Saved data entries
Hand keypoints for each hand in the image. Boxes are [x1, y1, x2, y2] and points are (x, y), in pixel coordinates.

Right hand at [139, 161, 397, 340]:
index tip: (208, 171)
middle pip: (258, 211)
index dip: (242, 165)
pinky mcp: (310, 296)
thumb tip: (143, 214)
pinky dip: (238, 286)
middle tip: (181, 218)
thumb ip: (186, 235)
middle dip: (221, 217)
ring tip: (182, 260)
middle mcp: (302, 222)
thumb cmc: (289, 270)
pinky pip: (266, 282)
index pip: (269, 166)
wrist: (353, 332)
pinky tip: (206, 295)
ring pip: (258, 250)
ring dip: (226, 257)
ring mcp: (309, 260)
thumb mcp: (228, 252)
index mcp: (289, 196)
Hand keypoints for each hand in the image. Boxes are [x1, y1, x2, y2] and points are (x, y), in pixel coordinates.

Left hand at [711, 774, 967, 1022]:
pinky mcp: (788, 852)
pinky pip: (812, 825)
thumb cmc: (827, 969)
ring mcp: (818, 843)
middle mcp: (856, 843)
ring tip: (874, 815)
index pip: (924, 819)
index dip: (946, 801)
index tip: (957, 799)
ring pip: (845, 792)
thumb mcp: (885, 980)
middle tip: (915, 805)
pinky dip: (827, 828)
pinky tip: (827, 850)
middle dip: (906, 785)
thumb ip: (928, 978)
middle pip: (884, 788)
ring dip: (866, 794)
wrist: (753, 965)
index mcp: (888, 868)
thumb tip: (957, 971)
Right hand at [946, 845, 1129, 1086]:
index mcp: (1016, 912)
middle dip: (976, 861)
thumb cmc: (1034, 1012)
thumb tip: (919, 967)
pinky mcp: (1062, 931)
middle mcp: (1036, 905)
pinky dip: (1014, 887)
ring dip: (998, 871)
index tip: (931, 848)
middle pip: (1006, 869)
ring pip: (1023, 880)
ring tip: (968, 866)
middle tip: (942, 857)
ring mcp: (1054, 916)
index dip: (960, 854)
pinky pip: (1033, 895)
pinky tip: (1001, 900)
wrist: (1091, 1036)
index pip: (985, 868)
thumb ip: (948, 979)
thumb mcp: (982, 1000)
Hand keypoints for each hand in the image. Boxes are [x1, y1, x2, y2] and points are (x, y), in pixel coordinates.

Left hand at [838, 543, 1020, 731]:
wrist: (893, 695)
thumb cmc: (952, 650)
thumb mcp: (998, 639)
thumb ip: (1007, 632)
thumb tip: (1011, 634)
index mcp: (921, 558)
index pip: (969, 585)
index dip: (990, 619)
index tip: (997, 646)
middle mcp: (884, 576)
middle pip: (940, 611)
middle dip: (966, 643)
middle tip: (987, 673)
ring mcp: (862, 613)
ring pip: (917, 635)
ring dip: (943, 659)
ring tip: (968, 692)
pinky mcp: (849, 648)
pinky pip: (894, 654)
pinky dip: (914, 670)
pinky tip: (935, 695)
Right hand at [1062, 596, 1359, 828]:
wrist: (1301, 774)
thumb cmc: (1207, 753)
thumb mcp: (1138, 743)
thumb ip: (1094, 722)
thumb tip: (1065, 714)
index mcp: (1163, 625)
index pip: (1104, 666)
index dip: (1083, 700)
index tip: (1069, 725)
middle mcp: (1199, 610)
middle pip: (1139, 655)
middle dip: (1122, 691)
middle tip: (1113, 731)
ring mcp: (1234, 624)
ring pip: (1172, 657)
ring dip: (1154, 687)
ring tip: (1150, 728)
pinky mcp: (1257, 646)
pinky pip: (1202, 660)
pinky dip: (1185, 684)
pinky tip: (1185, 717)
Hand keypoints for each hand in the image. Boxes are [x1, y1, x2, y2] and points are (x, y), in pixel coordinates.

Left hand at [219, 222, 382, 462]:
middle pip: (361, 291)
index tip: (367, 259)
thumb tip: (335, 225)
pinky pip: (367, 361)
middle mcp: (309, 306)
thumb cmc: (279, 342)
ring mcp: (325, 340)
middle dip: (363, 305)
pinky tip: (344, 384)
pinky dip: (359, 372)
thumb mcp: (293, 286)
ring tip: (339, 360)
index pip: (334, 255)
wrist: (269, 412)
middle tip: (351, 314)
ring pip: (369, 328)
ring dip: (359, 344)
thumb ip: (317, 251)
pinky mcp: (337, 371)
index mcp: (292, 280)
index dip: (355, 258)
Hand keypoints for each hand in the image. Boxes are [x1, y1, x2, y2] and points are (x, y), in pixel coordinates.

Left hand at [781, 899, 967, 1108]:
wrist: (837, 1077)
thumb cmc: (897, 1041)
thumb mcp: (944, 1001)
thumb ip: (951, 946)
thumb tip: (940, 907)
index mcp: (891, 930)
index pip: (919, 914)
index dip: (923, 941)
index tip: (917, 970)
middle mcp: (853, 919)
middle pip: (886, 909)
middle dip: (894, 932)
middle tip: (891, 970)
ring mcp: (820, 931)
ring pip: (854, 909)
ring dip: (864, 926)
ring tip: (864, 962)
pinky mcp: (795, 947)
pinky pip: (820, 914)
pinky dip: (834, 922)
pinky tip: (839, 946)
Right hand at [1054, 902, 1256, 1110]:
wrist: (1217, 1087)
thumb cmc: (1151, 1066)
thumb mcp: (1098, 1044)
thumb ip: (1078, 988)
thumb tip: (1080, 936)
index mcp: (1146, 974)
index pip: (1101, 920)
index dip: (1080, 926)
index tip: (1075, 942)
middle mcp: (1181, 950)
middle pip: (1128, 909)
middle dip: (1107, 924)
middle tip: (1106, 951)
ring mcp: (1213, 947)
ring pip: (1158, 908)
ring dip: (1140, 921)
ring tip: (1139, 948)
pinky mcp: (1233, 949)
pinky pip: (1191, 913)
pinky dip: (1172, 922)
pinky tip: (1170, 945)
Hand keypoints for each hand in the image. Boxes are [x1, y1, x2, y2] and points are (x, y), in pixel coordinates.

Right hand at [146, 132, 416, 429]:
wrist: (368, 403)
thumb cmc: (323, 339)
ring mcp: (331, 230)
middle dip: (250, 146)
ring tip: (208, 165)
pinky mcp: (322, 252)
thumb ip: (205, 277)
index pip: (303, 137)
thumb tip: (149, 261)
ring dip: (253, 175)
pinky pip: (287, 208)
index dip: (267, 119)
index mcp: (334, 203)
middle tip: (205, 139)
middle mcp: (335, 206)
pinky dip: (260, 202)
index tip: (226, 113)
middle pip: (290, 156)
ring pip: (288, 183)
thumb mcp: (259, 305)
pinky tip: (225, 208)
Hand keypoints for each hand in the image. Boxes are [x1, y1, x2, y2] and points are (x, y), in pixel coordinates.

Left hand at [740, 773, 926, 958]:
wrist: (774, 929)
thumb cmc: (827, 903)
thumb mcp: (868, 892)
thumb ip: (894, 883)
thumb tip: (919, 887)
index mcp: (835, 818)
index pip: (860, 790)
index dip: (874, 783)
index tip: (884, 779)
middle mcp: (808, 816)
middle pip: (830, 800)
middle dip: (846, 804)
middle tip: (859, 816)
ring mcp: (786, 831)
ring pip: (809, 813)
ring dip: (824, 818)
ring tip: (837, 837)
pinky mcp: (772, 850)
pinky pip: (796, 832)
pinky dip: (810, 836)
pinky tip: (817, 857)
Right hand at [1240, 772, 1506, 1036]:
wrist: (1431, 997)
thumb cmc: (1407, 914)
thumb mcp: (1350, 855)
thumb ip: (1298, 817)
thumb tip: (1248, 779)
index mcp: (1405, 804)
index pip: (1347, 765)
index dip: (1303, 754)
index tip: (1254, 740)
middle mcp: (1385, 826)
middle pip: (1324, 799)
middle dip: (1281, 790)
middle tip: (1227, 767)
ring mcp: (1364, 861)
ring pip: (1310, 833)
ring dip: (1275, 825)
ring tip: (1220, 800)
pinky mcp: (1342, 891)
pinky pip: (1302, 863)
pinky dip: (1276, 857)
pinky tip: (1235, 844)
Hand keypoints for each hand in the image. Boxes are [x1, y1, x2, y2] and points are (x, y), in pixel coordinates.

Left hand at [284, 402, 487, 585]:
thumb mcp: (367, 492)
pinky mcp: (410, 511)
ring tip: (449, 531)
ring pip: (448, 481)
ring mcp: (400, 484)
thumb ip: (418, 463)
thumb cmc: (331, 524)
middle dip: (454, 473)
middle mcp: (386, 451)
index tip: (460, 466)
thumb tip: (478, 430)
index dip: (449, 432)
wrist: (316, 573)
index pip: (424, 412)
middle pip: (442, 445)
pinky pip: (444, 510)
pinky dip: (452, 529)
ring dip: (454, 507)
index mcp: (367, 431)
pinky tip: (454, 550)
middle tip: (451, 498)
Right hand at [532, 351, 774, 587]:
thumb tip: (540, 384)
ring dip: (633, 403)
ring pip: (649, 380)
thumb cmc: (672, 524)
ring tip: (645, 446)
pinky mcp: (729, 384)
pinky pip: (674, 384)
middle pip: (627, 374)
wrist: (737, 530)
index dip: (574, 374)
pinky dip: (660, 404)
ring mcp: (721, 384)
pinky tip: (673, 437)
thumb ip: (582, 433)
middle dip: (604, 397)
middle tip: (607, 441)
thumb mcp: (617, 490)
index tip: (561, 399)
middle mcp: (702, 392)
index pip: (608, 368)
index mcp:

• [What you should do]:
Transcribe the lines above between the line holding "pinky pip: (796, 832)" and the line holding "pinky tip: (1235, 844)", inclusive, exactly as they stand and with nothing added.

• [Answer to the problem]:
pinky pip: (796, 832)
pinky dip: (810, 836)
pinky tip: (817, 857)
Right hand at [1240, 772, 1506, 1036]:
wrist: (1431, 997)
thumb cmc: (1407, 914)
thumb mcp: (1350, 855)
thumb ip: (1298, 817)
thumb tip: (1248, 779)
index mcp: (1405, 804)
index pip: (1347, 765)
index dip: (1303, 754)
index tip: (1254, 740)
middle mcp: (1385, 826)
middle pip: (1324, 799)
middle dip: (1281, 790)
middle tip: (1227, 767)
ring mcp: (1364, 861)
ring pip: (1310, 833)
ring dip: (1275, 825)
ring tip: (1220, 800)
pinky mcp: (1342, 891)
pinky pip: (1302, 863)
pinky dip: (1276, 857)
pinky tip: (1235, 844)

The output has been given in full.